--- Records for processing Enclosed Below ---

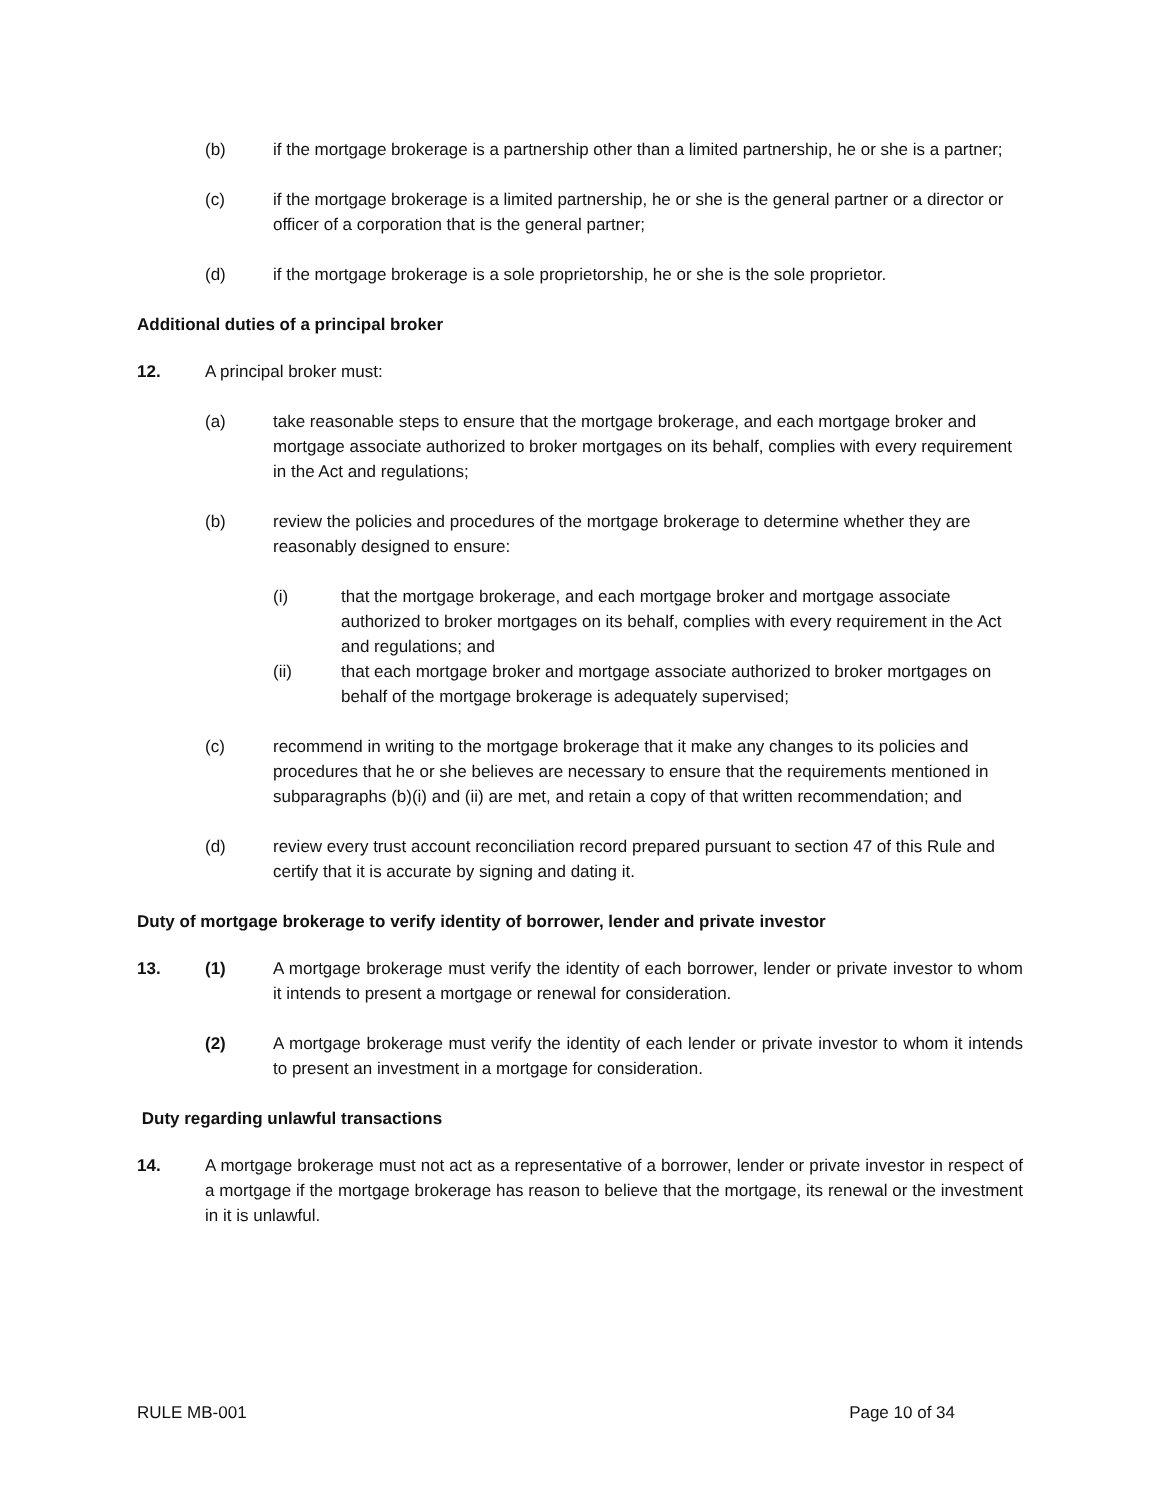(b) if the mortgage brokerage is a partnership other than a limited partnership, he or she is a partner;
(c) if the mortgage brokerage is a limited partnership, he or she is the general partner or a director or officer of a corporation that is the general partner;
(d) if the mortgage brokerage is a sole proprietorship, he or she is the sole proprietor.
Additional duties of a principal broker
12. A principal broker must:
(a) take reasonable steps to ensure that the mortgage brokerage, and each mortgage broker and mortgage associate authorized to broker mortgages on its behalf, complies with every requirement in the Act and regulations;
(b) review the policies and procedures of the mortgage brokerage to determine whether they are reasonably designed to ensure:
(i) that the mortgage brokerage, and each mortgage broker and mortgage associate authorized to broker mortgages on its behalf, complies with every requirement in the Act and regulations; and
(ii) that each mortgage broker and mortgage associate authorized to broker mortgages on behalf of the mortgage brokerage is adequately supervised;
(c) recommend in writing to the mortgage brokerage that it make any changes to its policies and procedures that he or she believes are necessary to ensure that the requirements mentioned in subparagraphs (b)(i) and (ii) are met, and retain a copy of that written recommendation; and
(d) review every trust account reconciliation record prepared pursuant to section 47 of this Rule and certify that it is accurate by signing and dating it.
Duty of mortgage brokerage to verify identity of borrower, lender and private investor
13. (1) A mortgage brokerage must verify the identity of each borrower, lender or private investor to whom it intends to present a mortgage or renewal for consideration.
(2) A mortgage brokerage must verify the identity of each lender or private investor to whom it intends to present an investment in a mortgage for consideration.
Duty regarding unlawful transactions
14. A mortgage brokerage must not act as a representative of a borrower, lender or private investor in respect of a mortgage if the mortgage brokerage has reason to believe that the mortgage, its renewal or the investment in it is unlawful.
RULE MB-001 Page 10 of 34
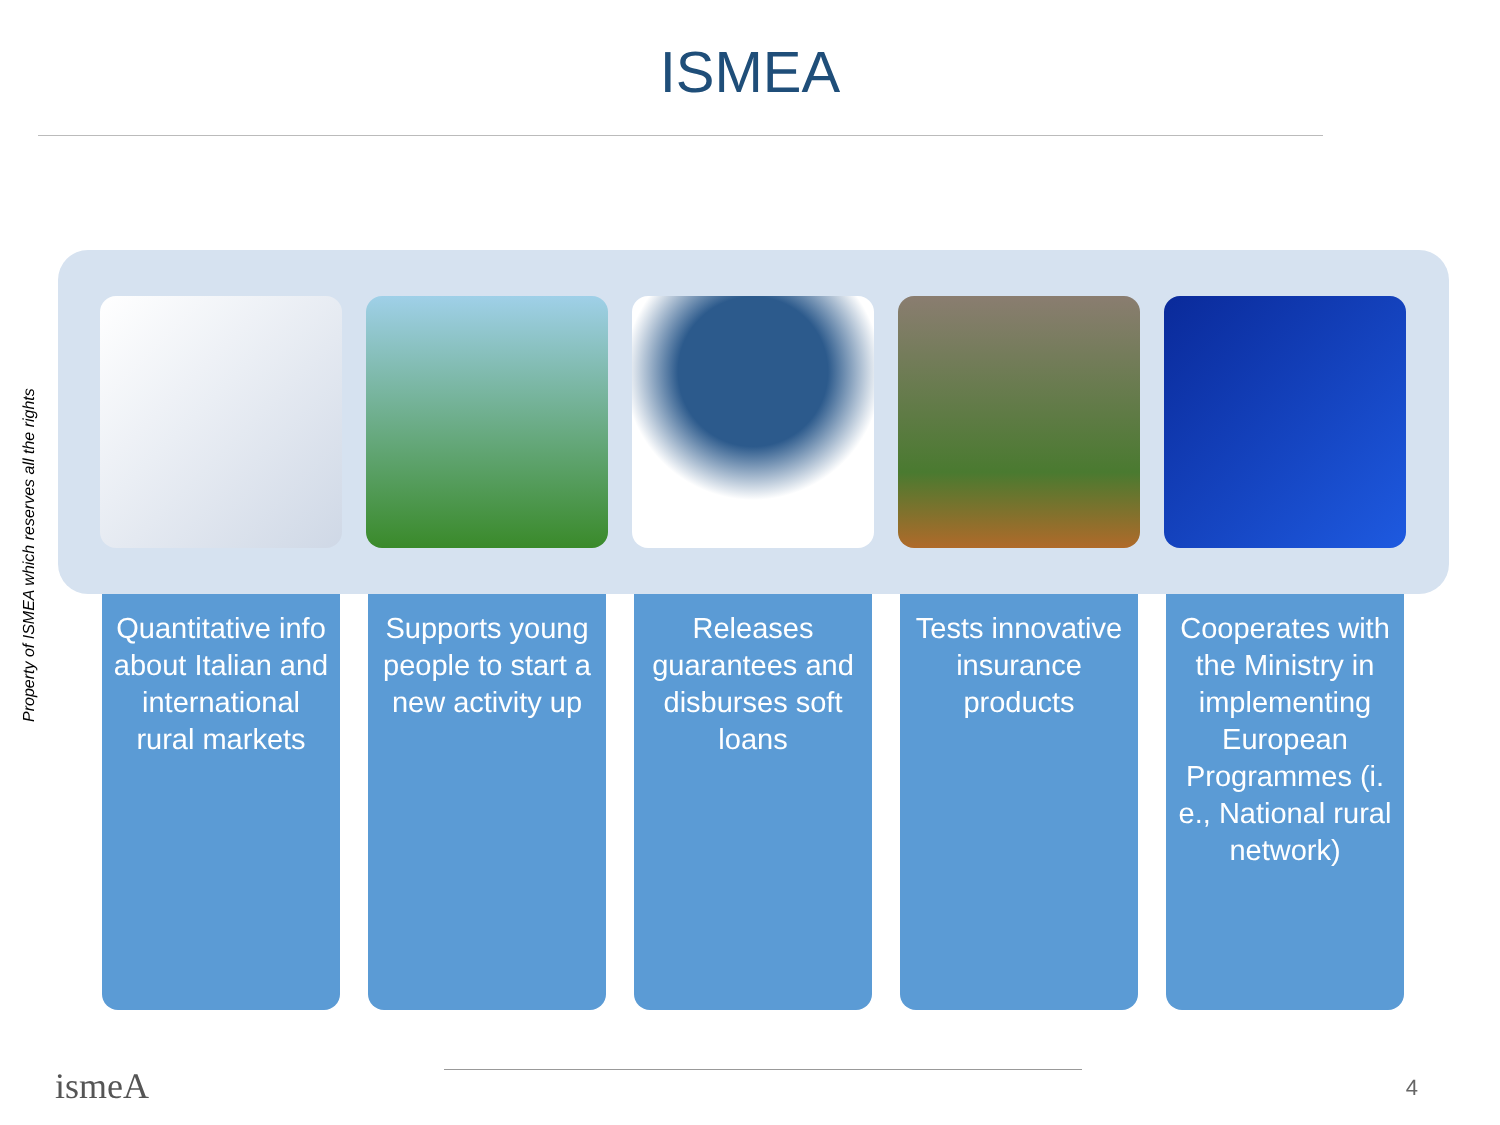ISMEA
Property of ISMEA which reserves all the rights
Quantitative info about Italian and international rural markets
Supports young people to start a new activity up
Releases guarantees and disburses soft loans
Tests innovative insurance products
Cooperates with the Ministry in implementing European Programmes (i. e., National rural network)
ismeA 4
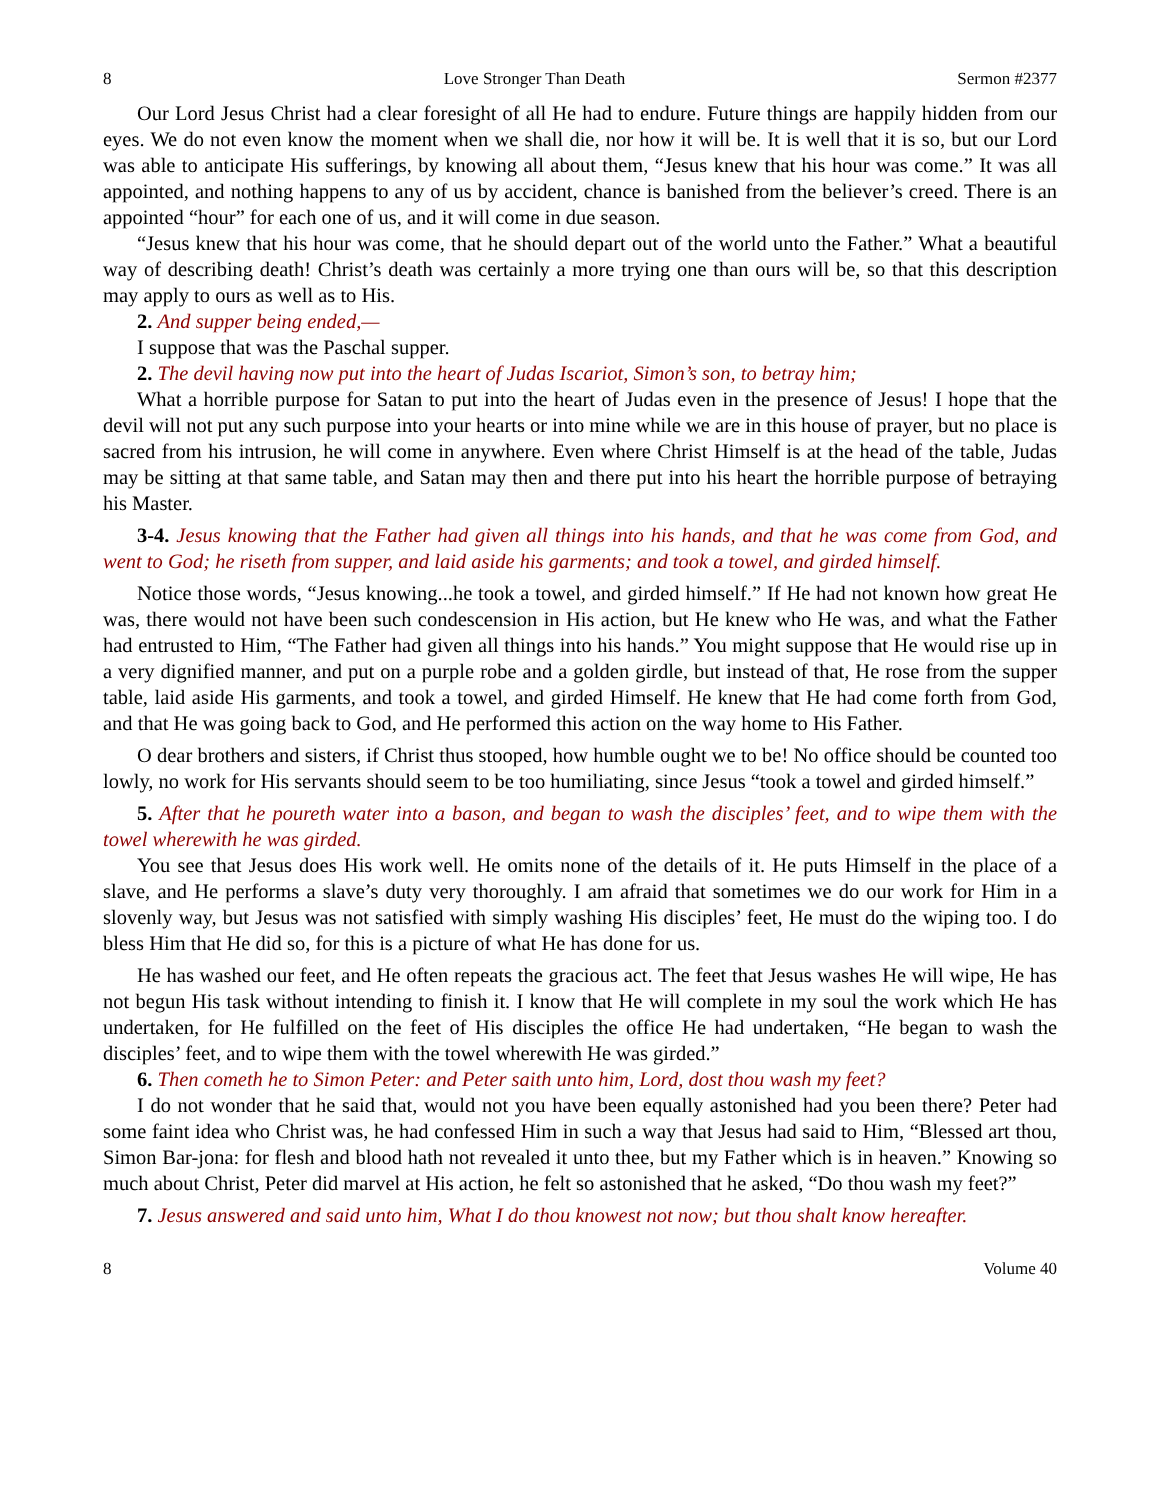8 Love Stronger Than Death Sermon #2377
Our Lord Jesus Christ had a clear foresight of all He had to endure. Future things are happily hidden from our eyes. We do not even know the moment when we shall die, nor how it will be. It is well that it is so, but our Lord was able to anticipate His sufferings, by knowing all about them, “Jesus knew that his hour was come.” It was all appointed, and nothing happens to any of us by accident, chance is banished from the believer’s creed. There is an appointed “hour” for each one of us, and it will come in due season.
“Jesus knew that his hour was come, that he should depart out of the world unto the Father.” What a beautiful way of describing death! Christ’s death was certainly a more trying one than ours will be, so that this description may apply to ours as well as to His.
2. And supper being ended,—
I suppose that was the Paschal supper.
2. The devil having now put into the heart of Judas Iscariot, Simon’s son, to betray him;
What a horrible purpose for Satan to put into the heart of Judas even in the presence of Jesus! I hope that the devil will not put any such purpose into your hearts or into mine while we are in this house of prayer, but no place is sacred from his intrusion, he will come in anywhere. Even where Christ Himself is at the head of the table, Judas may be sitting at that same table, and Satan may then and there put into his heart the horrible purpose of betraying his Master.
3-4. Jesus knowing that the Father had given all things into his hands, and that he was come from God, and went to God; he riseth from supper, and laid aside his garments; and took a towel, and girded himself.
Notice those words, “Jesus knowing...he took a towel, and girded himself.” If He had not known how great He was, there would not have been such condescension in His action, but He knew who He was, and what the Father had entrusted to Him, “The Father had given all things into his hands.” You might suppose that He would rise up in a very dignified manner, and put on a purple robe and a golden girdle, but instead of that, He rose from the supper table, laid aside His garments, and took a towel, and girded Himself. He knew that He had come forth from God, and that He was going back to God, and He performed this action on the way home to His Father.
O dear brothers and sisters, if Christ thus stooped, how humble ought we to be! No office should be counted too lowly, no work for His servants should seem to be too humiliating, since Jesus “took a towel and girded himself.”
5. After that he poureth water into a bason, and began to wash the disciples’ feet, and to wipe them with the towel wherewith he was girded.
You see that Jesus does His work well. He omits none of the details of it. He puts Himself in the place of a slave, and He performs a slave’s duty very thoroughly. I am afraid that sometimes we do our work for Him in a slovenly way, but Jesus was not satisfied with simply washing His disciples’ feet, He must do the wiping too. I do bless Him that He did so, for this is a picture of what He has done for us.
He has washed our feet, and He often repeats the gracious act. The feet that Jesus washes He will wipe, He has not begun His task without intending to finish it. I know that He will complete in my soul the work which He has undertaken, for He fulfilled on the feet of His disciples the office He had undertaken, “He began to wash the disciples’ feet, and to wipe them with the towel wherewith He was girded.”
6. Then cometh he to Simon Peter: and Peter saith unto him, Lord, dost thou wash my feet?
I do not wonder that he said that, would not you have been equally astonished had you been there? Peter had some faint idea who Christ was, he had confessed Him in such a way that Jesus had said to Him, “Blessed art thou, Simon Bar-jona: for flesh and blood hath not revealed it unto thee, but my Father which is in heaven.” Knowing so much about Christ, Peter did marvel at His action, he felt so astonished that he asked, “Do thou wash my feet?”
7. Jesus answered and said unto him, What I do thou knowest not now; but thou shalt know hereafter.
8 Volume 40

--- End of Enclosed Records for processing ---

**Task instructions**
What the records say must be written out exactly, with none of their pictures.

**Expected output**
(b) if the mortgage brokerage is a partnership other than a limited partnership, he or she is a partner;
(c) if the mortgage brokerage is a limited partnership, he or she is the general partner or a director or officer of a corporation that is the general partner;
(d) if the mortgage brokerage is a sole proprietorship, he or she is the sole proprietor.
Additional duties of a principal broker
12. A principal broker must:
(a) take reasonable steps to ensure that the mortgage brokerage, and each mortgage broker and mortgage associate authorized to broker mortgages on its behalf, complies with every requirement in the Act and regulations;
(b) review the policies and procedures of the mortgage brokerage to determine whether they are reasonably designed to ensure:
(i) that the mortgage brokerage, and each mortgage broker and mortgage associate authorized to broker mortgages on its behalf, complies with every requirement in the Act and regulations; and
(ii) that each mortgage broker and mortgage associate authorized to broker mortgages on behalf of the mortgage brokerage is adequately supervised;
(c) recommend in writing to the mortgage brokerage that it make any changes to its policies and procedures that he or she believes are necessary to ensure that the requirements mentioned in subparagraphs (b)(i) and (ii) are met, and retain a copy of that written recommendation; and
(d) review every trust account reconciliation record prepared pursuant to section 47 of this Rule and certify that it is accurate by signing and dating it.
Duty of mortgage brokerage to verify identity of borrower, lender and private investor
13. (1) A mortgage brokerage must verify the identity of each borrower, lender or private investor to whom it intends to present a mortgage or renewal for consideration.
(2) A mortgage brokerage must verify the identity of each lender or private investor to whom it intends to present an investment in a mortgage for consideration.
Duty regarding unlawful transactions
14. A mortgage brokerage must not act as a representative of a borrower, lender or private investor in respect of a mortgage if the mortgage brokerage has reason to believe that the mortgage, its renewal or the investment in it is unlawful.
RULE MB-001 Page 10 of 34
ISMEA
Property of ISMEA which reserves all the rights
Quantitative info about Italian and international rural markets
Supports young people to start a new activity up
Releases guarantees and disburses soft loans
Tests innovative insurance products
Cooperates with the Ministry in implementing European Programmes (i. e., National rural network)
ismeA 4
8 Love Stronger Than Death Sermon #2377
Our Lord Jesus Christ had a clear foresight of all He had to endure. Future things are happily hidden from our eyes. We do not even know the moment when we shall die, nor how it will be. It is well that it is so, but our Lord was able to anticipate His sufferings, by knowing all about them, “Jesus knew that his hour was come.” It was all appointed, and nothing happens to any of us by accident, chance is banished from the believer’s creed. There is an appointed “hour” for each one of us, and it will come in due season.
“Jesus knew that his hour was come, that he should depart out of the world unto the Father.” What a beautiful way of describing death! Christ’s death was certainly a more trying one than ours will be, so that this description may apply to ours as well as to His.
2. And supper being ended,—
I suppose that was the Paschal supper.
2. The devil having now put into the heart of Judas Iscariot, Simon’s son, to betray him;
What a horrible purpose for Satan to put into the heart of Judas even in the presence of Jesus! I hope that the devil will not put any such purpose into your hearts or into mine while we are in this house of prayer, but no place is sacred from his intrusion, he will come in anywhere. Even where Christ Himself is at the head of the table, Judas may be sitting at that same table, and Satan may then and there put into his heart the horrible purpose of betraying his Master.
3-4. Jesus knowing that the Father had given all things into his hands, and that he was come from God, and went to God; he riseth from supper, and laid aside his garments; and took a towel, and girded himself.
Notice those words, “Jesus knowing...he took a towel, and girded himself.” If He had not known how great He was, there would not have been such condescension in His action, but He knew who He was, and what the Father had entrusted to Him, “The Father had given all things into his hands.” You might suppose that He would rise up in a very dignified manner, and put on a purple robe and a golden girdle, but instead of that, He rose from the supper table, laid aside His garments, and took a towel, and girded Himself. He knew that He had come forth from God, and that He was going back to God, and He performed this action on the way home to His Father.
O dear brothers and sisters, if Christ thus stooped, how humble ought we to be! No office should be counted too lowly, no work for His servants should seem to be too humiliating, since Jesus “took a towel and girded himself.”
5. After that he poureth water into a bason, and began to wash the disciples’ feet, and to wipe them with the towel wherewith he was girded.
You see that Jesus does His work well. He omits none of the details of it. He puts Himself in the place of a slave, and He performs a slave’s duty very thoroughly. I am afraid that sometimes we do our work for Him in a slovenly way, but Jesus was not satisfied with simply washing His disciples’ feet, He must do the wiping too. I do bless Him that He did so, for this is a picture of what He has done for us.
He has washed our feet, and He often repeats the gracious act. The feet that Jesus washes He will wipe, He has not begun His task without intending to finish it. I know that He will complete in my soul the work which He has undertaken, for He fulfilled on the feet of His disciples the office He had undertaken, “He began to wash the disciples’ feet, and to wipe them with the towel wherewith He was girded.”
6. Then cometh he to Simon Peter: and Peter saith unto him, Lord, dost thou wash my feet?
I do not wonder that he said that, would not you have been equally astonished had you been there? Peter had some faint idea who Christ was, he had confessed Him in such a way that Jesus had said to Him, “Blessed art thou, Simon Bar-jona: for flesh and blood hath not revealed it unto thee, but my Father which is in heaven.” Knowing so much about Christ, Peter did marvel at His action, he felt so astonished that he asked, “Do thou wash my feet?”
7. Jesus answered and said unto him, What I do thou knowest not now; but thou shalt know hereafter.
8 Volume 40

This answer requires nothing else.